# Use of derivatives to find coordinates

1. Feb 27, 2013

### Elihu5991

1. The problem statement, all variables and given/known data
Find the coordinates of the point(s) on the following curves where the second derivative is as stated.

2. Relevant equations
$y= \frac{x^3}{12} and \frac{d^{2}y}{dx^{2}} = 1.5$

3. The attempt at a solution
I'm used to working with the first derivative. Would I need to use integration to convert the function to the first derivative then treat it like a usual gradient - derivative = gradient? If I do need to continue to work with the second derivative, could I receive some hints on how?

2. Feb 27, 2013

### MathematicalPhysicist

Well you just need to calculate y'' explicitly and then find x such that y''=1.5.

3. Feb 27, 2013

### Elihu5991

Yeah it does seem to be the case. Though I'm getting really large numbers. I'm using the quotient rule twice to differentiate. Is that correct?

4. Feb 27, 2013

### Staff: Mentor

You're making this problem much more difficult than it actually is. For your function you should NOT use the quotient rule. It's not wrong to do so, but it's a more complicated method that is more likely to lead to errors.

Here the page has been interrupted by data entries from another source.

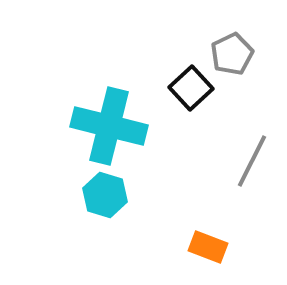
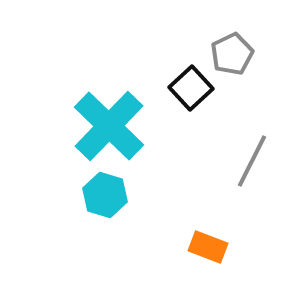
cyan cross: rotated 30 degrees clockwise
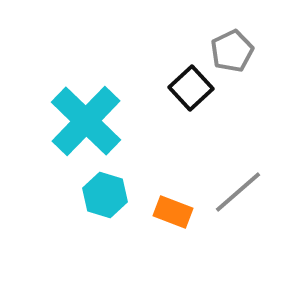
gray pentagon: moved 3 px up
cyan cross: moved 23 px left, 5 px up
gray line: moved 14 px left, 31 px down; rotated 22 degrees clockwise
orange rectangle: moved 35 px left, 35 px up
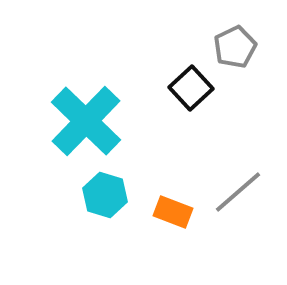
gray pentagon: moved 3 px right, 4 px up
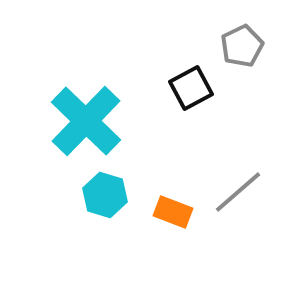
gray pentagon: moved 7 px right, 1 px up
black square: rotated 15 degrees clockwise
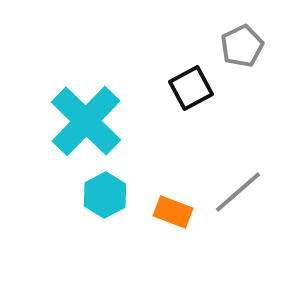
cyan hexagon: rotated 15 degrees clockwise
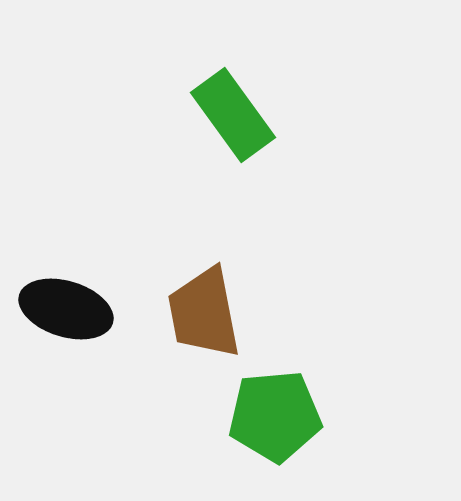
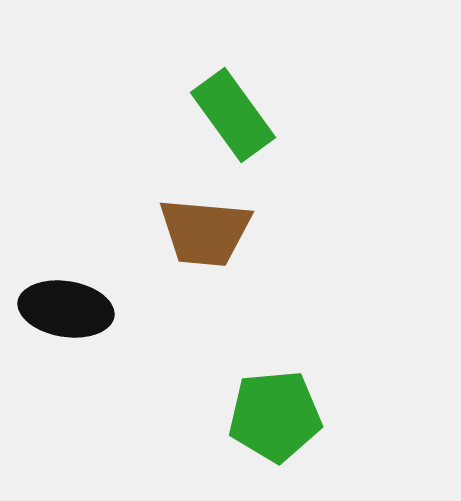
black ellipse: rotated 8 degrees counterclockwise
brown trapezoid: moved 1 px right, 81 px up; rotated 74 degrees counterclockwise
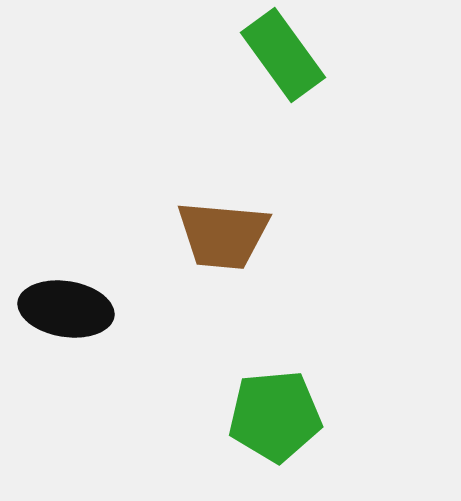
green rectangle: moved 50 px right, 60 px up
brown trapezoid: moved 18 px right, 3 px down
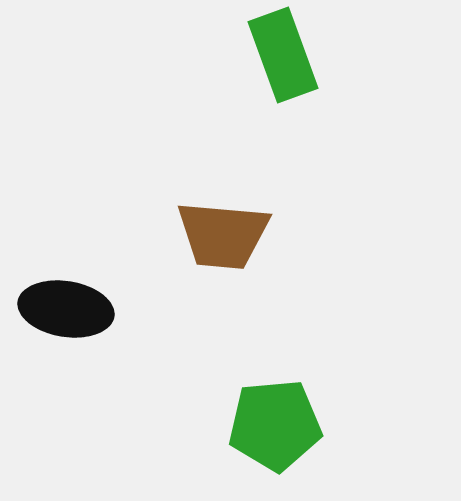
green rectangle: rotated 16 degrees clockwise
green pentagon: moved 9 px down
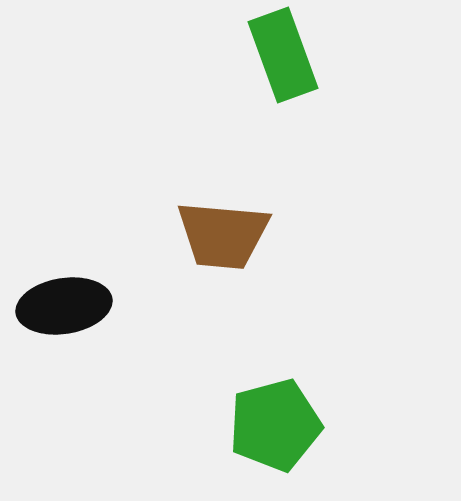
black ellipse: moved 2 px left, 3 px up; rotated 18 degrees counterclockwise
green pentagon: rotated 10 degrees counterclockwise
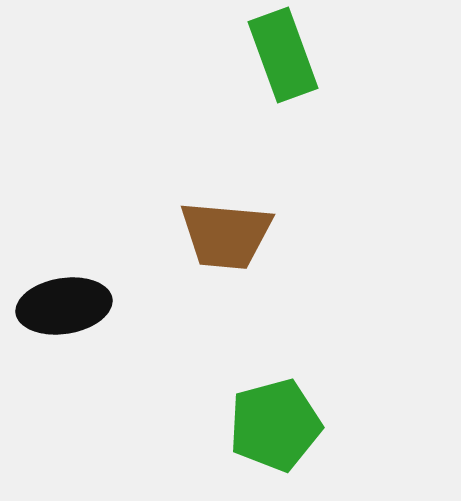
brown trapezoid: moved 3 px right
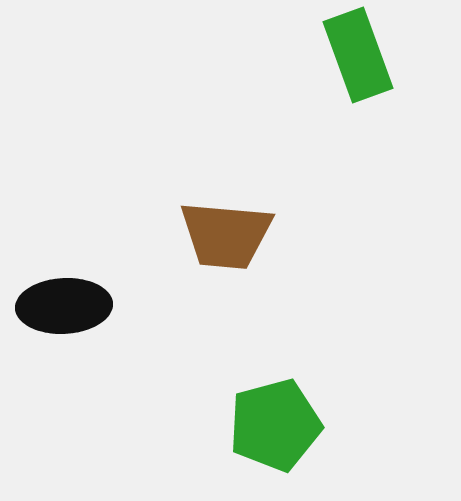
green rectangle: moved 75 px right
black ellipse: rotated 6 degrees clockwise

You should never use the quotient rule to differentiate a quotient with a constant in the denominator. Instead write the function as (1/k) * f(x) and use the constant multiple rule.

d/dx(1/k * f(x)) = 1/k * f'(x)

The same thinking holds for functions of the form y = k * f(x). Although this is a product, the natural tendency would be to use the product rule. The easier rule to use would be the constant multiple rule here as well.

5. Feb 28, 2013

### Elihu5991

Yeah that's true. I'm known for unintentionally doing so.

From what I'm gathering I write it like this: $\frac{x^{3}}{12}$ to $x^{3}12^{-1}$ and then go from their by normally differentiating twice over to get the second derivative - consequently finding x for the coordinate to substitute into the original to get the y for the final coordinates?

6. Feb 28, 2013

### HallsofIvy

Staff Emeritus
Why in the world write (1/12) as $12^{-1}$? Surely you know that (Cf(x))'= Cf'(x) for any constant C? Just differentiate $x^3$ twice and divide that by 12.